## WHAT IS BEING ASKED
The answer consists solely of the data below, reproduced exactly.

Records contained in a dataset
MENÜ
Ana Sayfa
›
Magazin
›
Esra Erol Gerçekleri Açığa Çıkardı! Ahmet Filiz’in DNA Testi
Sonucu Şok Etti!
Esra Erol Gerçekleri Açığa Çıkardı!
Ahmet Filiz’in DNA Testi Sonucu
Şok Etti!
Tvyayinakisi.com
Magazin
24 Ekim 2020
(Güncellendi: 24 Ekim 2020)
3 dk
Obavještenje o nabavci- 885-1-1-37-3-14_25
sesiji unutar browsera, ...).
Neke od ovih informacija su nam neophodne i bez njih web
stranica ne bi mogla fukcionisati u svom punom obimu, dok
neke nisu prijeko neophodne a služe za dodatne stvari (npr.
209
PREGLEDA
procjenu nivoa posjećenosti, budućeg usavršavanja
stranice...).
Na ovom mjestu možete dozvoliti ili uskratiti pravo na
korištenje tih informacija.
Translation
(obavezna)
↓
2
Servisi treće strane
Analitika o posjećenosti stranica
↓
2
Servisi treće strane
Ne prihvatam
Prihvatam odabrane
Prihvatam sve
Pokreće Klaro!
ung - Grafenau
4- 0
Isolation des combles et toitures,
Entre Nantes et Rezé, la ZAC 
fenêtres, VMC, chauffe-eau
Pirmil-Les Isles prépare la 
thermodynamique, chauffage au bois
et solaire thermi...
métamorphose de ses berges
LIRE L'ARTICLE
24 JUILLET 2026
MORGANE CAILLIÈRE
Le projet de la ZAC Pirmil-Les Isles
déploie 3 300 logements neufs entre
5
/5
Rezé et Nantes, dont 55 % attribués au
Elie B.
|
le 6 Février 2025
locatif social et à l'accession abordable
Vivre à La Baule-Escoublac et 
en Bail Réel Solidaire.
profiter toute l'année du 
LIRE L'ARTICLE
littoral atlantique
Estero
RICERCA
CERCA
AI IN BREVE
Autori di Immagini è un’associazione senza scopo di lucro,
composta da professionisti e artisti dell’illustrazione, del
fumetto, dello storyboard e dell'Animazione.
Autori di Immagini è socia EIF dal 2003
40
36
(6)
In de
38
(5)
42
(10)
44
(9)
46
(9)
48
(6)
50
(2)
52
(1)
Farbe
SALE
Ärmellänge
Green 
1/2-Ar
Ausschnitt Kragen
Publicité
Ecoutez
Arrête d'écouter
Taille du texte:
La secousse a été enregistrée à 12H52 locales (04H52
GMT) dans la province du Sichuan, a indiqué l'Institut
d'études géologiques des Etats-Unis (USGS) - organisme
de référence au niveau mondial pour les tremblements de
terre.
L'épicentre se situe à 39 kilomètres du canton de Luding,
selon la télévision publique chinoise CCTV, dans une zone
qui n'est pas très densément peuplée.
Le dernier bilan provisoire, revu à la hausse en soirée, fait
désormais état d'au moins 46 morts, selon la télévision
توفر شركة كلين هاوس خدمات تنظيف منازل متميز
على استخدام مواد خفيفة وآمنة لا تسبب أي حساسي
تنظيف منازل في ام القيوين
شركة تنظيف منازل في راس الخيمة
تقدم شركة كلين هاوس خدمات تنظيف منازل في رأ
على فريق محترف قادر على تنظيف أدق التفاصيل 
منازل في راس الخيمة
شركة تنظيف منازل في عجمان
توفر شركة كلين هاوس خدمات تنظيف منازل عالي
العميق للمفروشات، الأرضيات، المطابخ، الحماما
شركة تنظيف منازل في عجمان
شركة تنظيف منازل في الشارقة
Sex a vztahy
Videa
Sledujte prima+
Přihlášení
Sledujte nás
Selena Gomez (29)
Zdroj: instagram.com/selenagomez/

## WRITTEN RESPONSE
MENÜ
Ana Sayfa
›
Magazin
›
Esra Erol Gerçekleri Açığa Çıkardı! Ahmet Filiz’in DNA Testi
Sonucu Şok Etti!
Esra Erol Gerçekleri Açığa Çıkardı!
Ahmet Filiz’in DNA Testi Sonucu
Şok Etti!
Tvyayinakisi.com
Magazin
24 Ekim 2020
(Güncellendi: 24 Ekim 2020)
3 dk
Obavještenje o nabavci- 885-1-1-37-3-14_25
sesiji unutar browsera, ...).
Neke od ovih informacija su nam neophodne i bez njih web
stranica ne bi mogla fukcionisati u svom punom obimu, dok
neke nisu prijeko neophodne a služe za dodatne stvari (npr.
209
PREGLEDA
procjenu nivoa posjećenosti, budućeg usavršavanja
stranice...).
Na ovom mjestu možete dozvoliti ili uskratiti pravo na
korištenje tih informacija.
Translation
(obavezna)
↓
2
Servisi treće strane
Analitika o posjećenosti stranica
↓
2
Servisi treće strane
Ne prihvatam
Prihvatam odabrane
Prihvatam sve
Pokreće Klaro!
ung - Grafenau
4- 0
Isolation des combles et toitures,
Entre Nantes et Rezé, la ZAC 
fenêtres, VMC, chauffe-eau
Pirmil-Les Isles prépare la 
thermodynamique, chauffage au bois
et solaire thermi...
métamorphose de ses berges
LIRE L'ARTICLE
24 JUILLET 2026
MORGANE CAILLIÈRE
Le projet de la ZAC Pirmil-Les Isles
déploie 3 300 logements neufs entre
5
/5
Rezé et Nantes, dont 55 % attribués au
Elie B.
|
le 6 Février 2025
locatif social et à l'accession abordable
Vivre à La Baule-Escoublac et 
en Bail Réel Solidaire.
profiter toute l'année du 
LIRE L'ARTICLE
littoral atlantique
Estero
RICERCA
CERCA
AI IN BREVE
Autori di Immagini è un’associazione senza scopo di lucro,
composta da professionisti e artisti dell’illustrazione, del
fumetto, dello storyboard e dell'Animazione.
Autori di Immagini è socia EIF dal 2003
40
36
(6)
In de
38
(5)
42
(10)
44
(9)
46
(9)
48
(6)
50
(2)
52
(1)
Farbe
SALE
Ärmellänge
Green 
1/2-Ar
Ausschnitt Kragen
Publicité
Ecoutez
Arrête d'écouter
Taille du texte:
La secousse a été enregistrée à 12H52 locales (04H52
GMT) dans la province du Sichuan, a indiqué l'Institut
d'études géologiques des Etats-Unis (USGS) - organisme
de référence au niveau mondial pour les tremblements de
terre.
L'épicentre se situe à 39 kilomètres du canton de Luding,
selon la télévision publique chinoise CCTV, dans une zone
qui n'est pas très densément peuplée.
Le dernier bilan provisoire, revu à la hausse en soirée, fait
désormais état d'au moins 46 morts, selon la télévision
توفر شركة كلين هاوس خدمات تنظيف منازل متميز
على استخدام مواد خفيفة وآمنة لا تسبب أي حساسي
تنظيف منازل في ام القيوين
شركة تنظيف منازل في راس الخيمة
تقدم شركة كلين هاوس خدمات تنظيف منازل في رأ
على فريق محترف قادر على تنظيف أدق التفاصيل 
منازل في راس الخيمة
شركة تنظيف منازل في عجمان
توفر شركة كلين هاوس خدمات تنظيف منازل عالي
العميق للمفروشات، الأرضيات، المطابخ، الحماما
شركة تنظيف منازل في عجمان
شركة تنظيف منازل في الشارقة
Sex a vztahy
Videa
Sledujte prima+
Přihlášení
Sledujte nás
Selena Gomez (29)
Zdroj: instagram.com/selenagomez/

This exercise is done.